Portikus

Michael Pfrommer / Adrian Williams

24 Sep - 06 Nov 2011

Exhibition view
MICHAEL PFROMMER / ADRIAN WILLIAMS
24 September – 6 November, 2011

As a further engagement with its architectural redesign—a recent addition of an intermediate second floor that has doubled the exhibition space—this show at the Portikus confronts two artistic positions. For the first time in the history of Portikus, the works of two artists will be presented as fully self-contained and spatially separate. Yet the architectural separation is meant to indicate analogy rather than disassociation: Michael Pfrommer’s and Adrian Williams’s oeuvres have developed in parallel ways for years and are in many regards akin to each other. After graduating from the Städelschule, they spent time abroad—in Tokyo, New York, and Tierra del Fuego—before returning to Frankfurt in 2009, where they now live and work. Their artistic practices are in continuous exchange with each other; they have also developed numerous joint projects.

Michael Pfrommer’s paintings and drawings speak of mystical universes. His motifs grow out of everyday impressions from his immediate surroundings as well as from his friends and family. He recalls fragments from films, pieces of music, song lyrics, and picture stories, knitting them together in forever new ways in order to capture moments that strike him as significant. The results vary, from disfigured self-portraits and bizarre comic strip characters to bleak or lifeless landscapes and subtly delineated still lifes. Pfrommer’s pictures reveal his fascination with painters such as Bernard Buffet, James Ensor, and Francisco de Goya, whose somber and often macabre pictures are profoundly unsettling depictions of human and psychological states. Pfrommer’s particular talent is to face the frequently abysmal conditions he sees—be they social or personal—with great subtlety and a grain of humor. His schematic approach underlines this further: he paints in a compulsive fashion, always using the same paper size, constantly repeating and reworking motifs or taking them up again after some time. The result is a hermeneutic oeuvre in which certain impressions, places, objects, and people return time and again. Repetition, coupled with restless insistence, is a central feature of Pfrommer’s work. The exhibition presents his work in unprecedented breadth in order to highlight its complexity.

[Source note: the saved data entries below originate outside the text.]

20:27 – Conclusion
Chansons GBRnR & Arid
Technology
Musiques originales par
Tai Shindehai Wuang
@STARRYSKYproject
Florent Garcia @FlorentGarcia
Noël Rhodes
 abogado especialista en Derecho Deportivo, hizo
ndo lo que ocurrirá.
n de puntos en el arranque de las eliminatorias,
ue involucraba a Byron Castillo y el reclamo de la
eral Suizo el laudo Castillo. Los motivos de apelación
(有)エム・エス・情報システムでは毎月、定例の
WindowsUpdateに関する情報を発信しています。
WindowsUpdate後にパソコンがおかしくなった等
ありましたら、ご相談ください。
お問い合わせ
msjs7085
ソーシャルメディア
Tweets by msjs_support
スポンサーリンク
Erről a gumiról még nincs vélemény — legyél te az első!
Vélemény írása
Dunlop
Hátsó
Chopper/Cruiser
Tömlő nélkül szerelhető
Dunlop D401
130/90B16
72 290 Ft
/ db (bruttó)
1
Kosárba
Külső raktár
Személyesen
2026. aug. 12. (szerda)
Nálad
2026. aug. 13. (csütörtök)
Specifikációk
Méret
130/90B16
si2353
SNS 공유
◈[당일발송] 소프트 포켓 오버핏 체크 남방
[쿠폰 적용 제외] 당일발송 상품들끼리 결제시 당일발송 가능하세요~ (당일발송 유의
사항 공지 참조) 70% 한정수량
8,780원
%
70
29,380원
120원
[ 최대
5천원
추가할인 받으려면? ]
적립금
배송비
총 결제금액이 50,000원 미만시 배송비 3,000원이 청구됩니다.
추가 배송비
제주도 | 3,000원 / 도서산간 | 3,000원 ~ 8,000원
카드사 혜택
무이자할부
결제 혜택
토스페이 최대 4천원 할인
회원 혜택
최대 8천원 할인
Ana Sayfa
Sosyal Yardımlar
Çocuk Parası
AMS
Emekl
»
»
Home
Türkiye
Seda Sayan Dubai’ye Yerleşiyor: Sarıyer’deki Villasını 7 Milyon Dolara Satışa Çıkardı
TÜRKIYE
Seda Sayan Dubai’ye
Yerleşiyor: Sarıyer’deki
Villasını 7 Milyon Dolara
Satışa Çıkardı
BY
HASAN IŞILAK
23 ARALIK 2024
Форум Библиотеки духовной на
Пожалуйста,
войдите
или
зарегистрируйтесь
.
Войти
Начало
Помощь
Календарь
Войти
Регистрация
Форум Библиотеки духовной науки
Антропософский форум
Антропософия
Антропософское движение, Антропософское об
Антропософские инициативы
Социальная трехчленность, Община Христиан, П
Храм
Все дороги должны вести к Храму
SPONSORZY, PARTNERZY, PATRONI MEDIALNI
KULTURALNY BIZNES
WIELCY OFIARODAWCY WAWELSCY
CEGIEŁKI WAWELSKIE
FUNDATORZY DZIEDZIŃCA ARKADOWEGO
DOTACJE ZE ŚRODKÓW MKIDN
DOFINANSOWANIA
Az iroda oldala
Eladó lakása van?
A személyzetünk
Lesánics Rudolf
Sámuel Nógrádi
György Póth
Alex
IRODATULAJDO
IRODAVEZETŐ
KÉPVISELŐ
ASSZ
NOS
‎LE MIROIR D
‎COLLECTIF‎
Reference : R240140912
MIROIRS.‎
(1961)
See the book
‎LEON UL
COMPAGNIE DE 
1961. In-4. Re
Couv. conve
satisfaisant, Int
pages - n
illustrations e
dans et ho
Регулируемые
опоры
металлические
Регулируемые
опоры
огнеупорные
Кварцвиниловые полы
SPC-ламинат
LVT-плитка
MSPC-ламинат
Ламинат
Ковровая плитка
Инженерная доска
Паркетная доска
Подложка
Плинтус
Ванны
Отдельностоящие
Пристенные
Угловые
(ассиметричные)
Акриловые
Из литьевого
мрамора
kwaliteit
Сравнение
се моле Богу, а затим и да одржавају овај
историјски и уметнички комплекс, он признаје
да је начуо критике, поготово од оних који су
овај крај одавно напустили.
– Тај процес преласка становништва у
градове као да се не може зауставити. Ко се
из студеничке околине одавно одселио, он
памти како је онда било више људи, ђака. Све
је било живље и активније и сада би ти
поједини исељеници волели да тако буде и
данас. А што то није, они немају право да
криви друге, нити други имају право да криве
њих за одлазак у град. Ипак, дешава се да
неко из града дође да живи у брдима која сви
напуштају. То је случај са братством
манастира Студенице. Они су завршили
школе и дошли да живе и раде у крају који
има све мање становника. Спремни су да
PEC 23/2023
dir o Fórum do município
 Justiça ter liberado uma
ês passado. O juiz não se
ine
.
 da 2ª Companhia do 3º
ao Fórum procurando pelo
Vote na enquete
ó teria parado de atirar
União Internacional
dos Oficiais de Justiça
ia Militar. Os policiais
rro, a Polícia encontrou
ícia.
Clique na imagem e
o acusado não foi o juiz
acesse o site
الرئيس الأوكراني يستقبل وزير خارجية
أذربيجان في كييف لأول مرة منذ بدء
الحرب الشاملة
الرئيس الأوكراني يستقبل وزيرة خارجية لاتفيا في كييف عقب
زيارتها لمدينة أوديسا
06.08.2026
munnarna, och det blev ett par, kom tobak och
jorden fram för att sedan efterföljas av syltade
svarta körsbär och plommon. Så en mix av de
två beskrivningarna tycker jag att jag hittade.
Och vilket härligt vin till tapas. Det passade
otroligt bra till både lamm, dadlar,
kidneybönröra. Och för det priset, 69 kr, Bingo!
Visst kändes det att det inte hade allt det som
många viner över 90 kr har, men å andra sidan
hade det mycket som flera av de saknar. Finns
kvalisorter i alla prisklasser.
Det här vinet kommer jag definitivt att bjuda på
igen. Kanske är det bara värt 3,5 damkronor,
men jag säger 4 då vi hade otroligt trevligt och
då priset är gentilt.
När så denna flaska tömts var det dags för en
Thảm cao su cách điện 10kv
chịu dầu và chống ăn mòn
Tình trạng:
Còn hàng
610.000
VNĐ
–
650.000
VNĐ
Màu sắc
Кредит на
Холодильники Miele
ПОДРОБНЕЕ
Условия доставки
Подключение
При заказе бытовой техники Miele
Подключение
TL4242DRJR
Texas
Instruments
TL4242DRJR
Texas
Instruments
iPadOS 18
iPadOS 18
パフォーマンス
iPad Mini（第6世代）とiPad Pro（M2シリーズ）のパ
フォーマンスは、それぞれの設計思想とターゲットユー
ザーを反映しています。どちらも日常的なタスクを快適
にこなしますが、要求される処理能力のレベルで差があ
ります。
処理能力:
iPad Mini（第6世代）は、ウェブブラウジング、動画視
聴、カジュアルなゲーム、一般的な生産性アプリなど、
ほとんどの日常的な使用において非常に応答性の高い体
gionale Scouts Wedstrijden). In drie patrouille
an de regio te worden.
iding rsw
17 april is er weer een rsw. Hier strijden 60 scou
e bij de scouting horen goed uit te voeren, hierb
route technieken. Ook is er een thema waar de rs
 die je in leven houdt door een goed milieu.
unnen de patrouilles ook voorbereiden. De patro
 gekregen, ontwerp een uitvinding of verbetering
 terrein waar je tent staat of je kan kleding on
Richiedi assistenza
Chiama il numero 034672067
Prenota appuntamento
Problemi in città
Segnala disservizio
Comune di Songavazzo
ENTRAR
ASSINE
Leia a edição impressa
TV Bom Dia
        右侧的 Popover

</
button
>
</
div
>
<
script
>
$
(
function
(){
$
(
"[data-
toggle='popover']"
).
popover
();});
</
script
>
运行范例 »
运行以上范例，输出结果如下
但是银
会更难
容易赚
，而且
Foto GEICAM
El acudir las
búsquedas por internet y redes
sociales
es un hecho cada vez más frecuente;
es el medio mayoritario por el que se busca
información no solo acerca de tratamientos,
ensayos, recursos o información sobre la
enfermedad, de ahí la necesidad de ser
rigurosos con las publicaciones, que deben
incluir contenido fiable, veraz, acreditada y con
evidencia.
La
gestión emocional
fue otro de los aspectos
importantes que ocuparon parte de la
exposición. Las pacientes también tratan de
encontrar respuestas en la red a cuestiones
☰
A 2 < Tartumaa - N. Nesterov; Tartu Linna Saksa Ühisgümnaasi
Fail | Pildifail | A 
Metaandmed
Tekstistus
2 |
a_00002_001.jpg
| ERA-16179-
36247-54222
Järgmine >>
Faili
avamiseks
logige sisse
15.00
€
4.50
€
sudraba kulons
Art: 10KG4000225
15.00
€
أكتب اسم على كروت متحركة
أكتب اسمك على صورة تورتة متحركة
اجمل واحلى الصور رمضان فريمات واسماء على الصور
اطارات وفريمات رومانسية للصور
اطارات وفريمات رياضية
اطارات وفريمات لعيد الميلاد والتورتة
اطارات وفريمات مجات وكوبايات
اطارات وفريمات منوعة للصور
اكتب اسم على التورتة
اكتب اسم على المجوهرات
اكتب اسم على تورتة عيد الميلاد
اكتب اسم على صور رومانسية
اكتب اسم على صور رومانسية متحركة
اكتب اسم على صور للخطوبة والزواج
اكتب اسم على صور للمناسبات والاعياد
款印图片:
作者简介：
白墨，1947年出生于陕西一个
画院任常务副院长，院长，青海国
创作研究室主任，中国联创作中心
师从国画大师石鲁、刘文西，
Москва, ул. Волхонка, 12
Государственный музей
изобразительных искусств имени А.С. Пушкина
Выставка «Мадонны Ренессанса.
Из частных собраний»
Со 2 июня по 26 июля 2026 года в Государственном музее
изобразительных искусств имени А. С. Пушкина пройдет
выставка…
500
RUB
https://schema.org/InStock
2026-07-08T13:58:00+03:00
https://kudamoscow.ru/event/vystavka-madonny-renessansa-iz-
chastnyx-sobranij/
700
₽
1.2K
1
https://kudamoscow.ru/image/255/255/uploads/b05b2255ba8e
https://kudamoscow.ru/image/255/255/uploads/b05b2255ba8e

Adrian Williams’s new work occupies the temporary upper floor at Portikus. Both the acoustic conditions and the intimate room with the stairhead, the wooden flooring, and the views of the city provide an ideal setting for Adrian Williams’s carefully planned performances. Her scripts are transformed into audio plays through the collaboration with the composer Theodor Köhler, and consist of interlinked musical and narrative strands; with each new listening, they give rise to different narrative images. Since her work moves between the fields of installation and performance art and theater, the artist often chooses to perform a piece for a limited period of time, as though as a stage performance. In the exhibition at the Portikus, the piece, which is subdivided into several chapters, will be subject to ongoing elaboration over the entire duration of the exhibition; the artist will work with the participating musicians and actors and perform once every week. During the opening hours, the instruments, sound objects, microphones, speakers, pieces of furniture, etc. that Adrian Williams has assembled into a stage design like installation will serve the artist and her team as a public rehearsal space. The entire intermediate ceiling is thus transformed into a voluminous sounding body transmitting voices and sounds to the lower exhibition space.

Although Adrian Williams’s work may at first glance seem to be the formal opposite of Michael Pfrommer’s paintings, there are several parallels: here, too, observations from wondrous universes appear; fantastic and mysterious stories, enigmatic encounters, and strange moods. Like Pfrommer, she sketches the contours of characters everyone can read in their own way. And Williams, too, relies on repetition and doubling, of selected sounds or words, for instance, which persistently reappear throughout a piece to transport the listener back to a particular place. The “divided proximity” between the two oeuvres enabled by the spatial configuration at Portikus helps to highlight each artist’s unaffected engagement with the other’s work, but also the ways they directly influence certain processes and artistic decisions.